Where the pool meets the Gulf
The thing that defines this place isn't the room or the lobby or even the beach — it's the fact that water is everywhere and you can't escape it. The resort wraps around a massive pool complex that spills across multiple levels, with slides and a lazy river and a splash zone loud enough to register on seismic equipment. Families have claimed territory by 9 AM: towels draped over loungers, flip-flops arranged in defensive formations, kids already shrieking. It's chaotic and joyful and exactly the kind of energy that makes you either grin or reach for noise-cancelling headphones.
Beyond the pool, the beach stretches out — not the manicured postcard strip you get at Abu Dhabi's Saadiyat Island, but a real, slightly rough Gulf beach with warm shallow water that stays knee-deep for what feels like fifty meters. The sand is coarse. The water is bath-temperature. You wade out and the horizon is just haze and cargo ships, and somehow that's more calming than any infinity pool pretending to merge with the ocean.
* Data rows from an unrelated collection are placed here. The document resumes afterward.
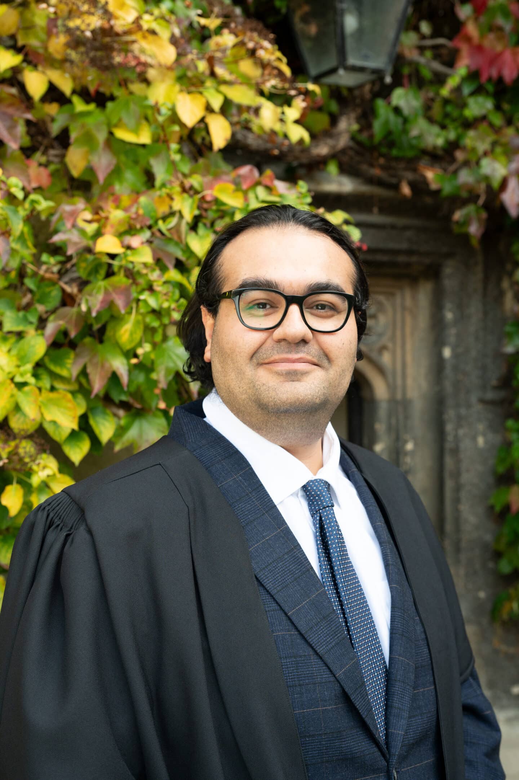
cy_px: 390
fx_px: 996
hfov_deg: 29.2
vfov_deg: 42.8
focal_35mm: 46
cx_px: 260
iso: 400
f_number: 5
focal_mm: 46
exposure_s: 1/320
The rooms are standard Hilton-family comfortable — clean, air-conditioned to the point of aggression, with a balcony that either faces the Gulf or the pool depending on your luck. The bed is fine. The shower pressure is strong. The minibar is overpriced in the way all hotel minibars are overpriced, and the Wi-Fi works well enough to video-call someone back home and make them jealous. What you notice waking up here is the light: it comes in hard and white through the curtains by 6 AM, and the room heats up fast if you've left the balcony door cracked overnight. Close it. Trust the AC.
“The island has almost nothing on it except resorts and the sound of water hitting tile, which is either paradise or purgatory depending on whether you brought a book.”
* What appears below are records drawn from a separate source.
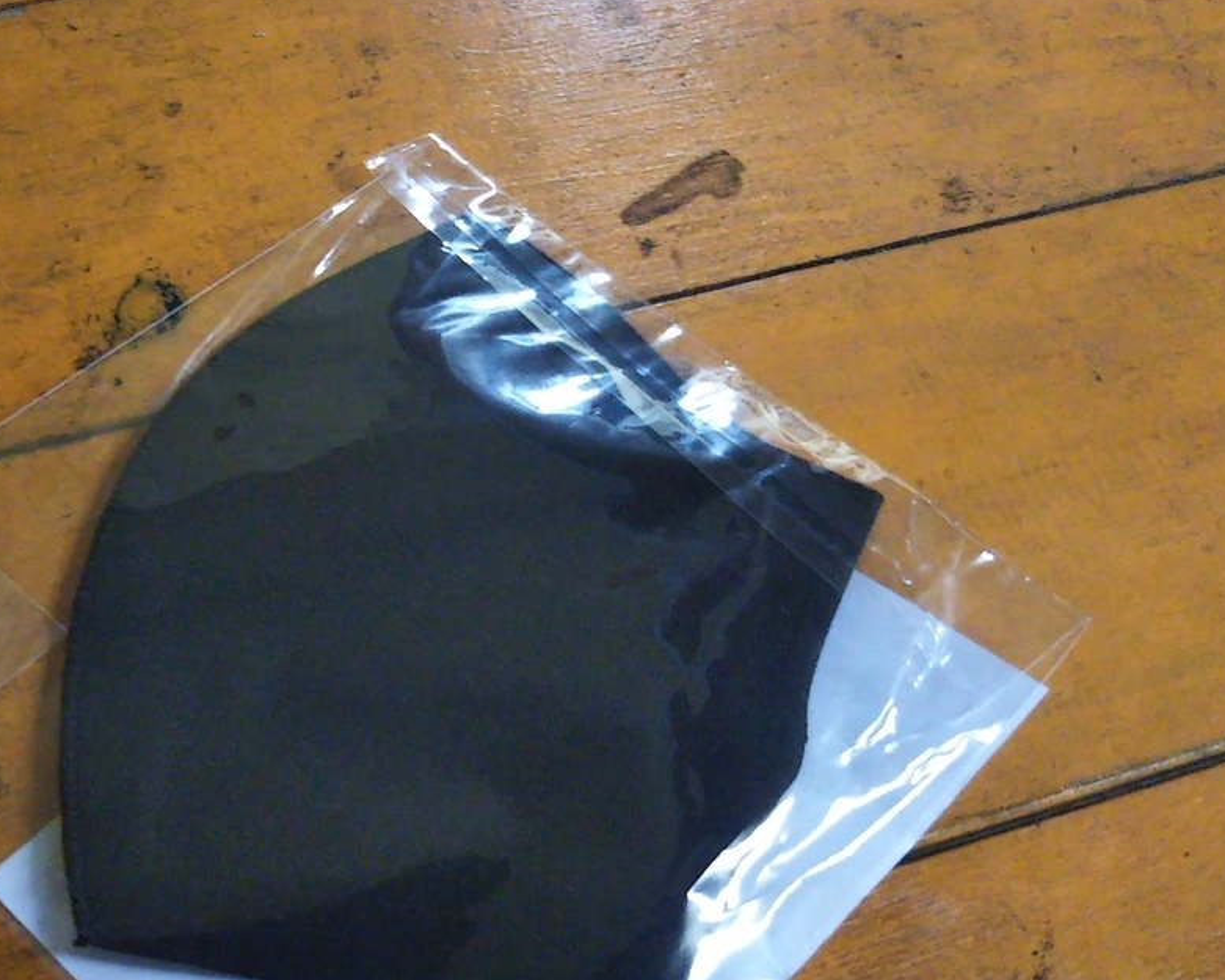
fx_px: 1632
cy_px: 633
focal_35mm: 45
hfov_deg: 40.6
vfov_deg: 33.2
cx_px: 403
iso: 488
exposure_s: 1/23
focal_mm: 4
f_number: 2.2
Here's the honest thing: Marjan Island is isolated. There's no corner shop, no street food cart, no neighborhood café where a guy named Khalid remembers your order. The island is the resort and the resort is the island. If you want to eat outside the hotel, you're driving — Al Hamra Mall is about ten minutes away and has a Lulu Hypermarket where you can stock up on fruit and water for a fraction of hotel prices. The hotel's own restaurants are decent without being memorable; the breakfast buffet does a solid spread of Arabic staples — labneh, za'atar manakeesh, eggs every way — and the poolside bar will sell you oversweet cocktails that taste better than they should when you're wet and sunburned.
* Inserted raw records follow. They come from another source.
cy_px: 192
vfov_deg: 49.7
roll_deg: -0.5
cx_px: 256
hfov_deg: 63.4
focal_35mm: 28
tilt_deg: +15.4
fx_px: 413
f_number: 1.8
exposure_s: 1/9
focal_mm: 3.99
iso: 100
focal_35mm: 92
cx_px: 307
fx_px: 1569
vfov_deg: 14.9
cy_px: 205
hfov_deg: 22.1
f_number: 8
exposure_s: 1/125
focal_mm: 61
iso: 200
The waterpark area is the real draw for families, and it's included with the stay. I watched a father go down the same slide eleven times in a row — I counted — while his daughter stood at the top, arms crossed, refusing. He waved at her each time at the bottom. She never waved back. By the twelfth run she went, screaming the entire way, and he caught her at the bottom like he'd been rehearsing. Nobody clapped. Everyone saw.
The drive back
Leaving Marjan Island, the causeway feels longer than it did coming in. Maybe because you're driving toward the highway noise again, or maybe because the light has changed — late afternoon turns the Gulf into hammered copper, and you catch it in the rearview mirror. The cat is gone from the bollard. Someone has left a pair of children's goggles on the curb near the gate, pink with a cracked lens, already collecting dust.
One thing worth knowing: if you're heading back to Dubai on a Thursday evening, the E311 highway backs up badly past Ajman. Take the E611 coastal road instead — it adds ten minutes but saves you forty.
Rooms start around 136 US$ a night, more on weekends, which buys you a clean bed, unlimited pool access, that Gulf beach, and enough space for a family to spread out without anyone losing their mind. For a UAE staycation where the goal is water and sun and absolutely nothing else, it does exactly what it promises.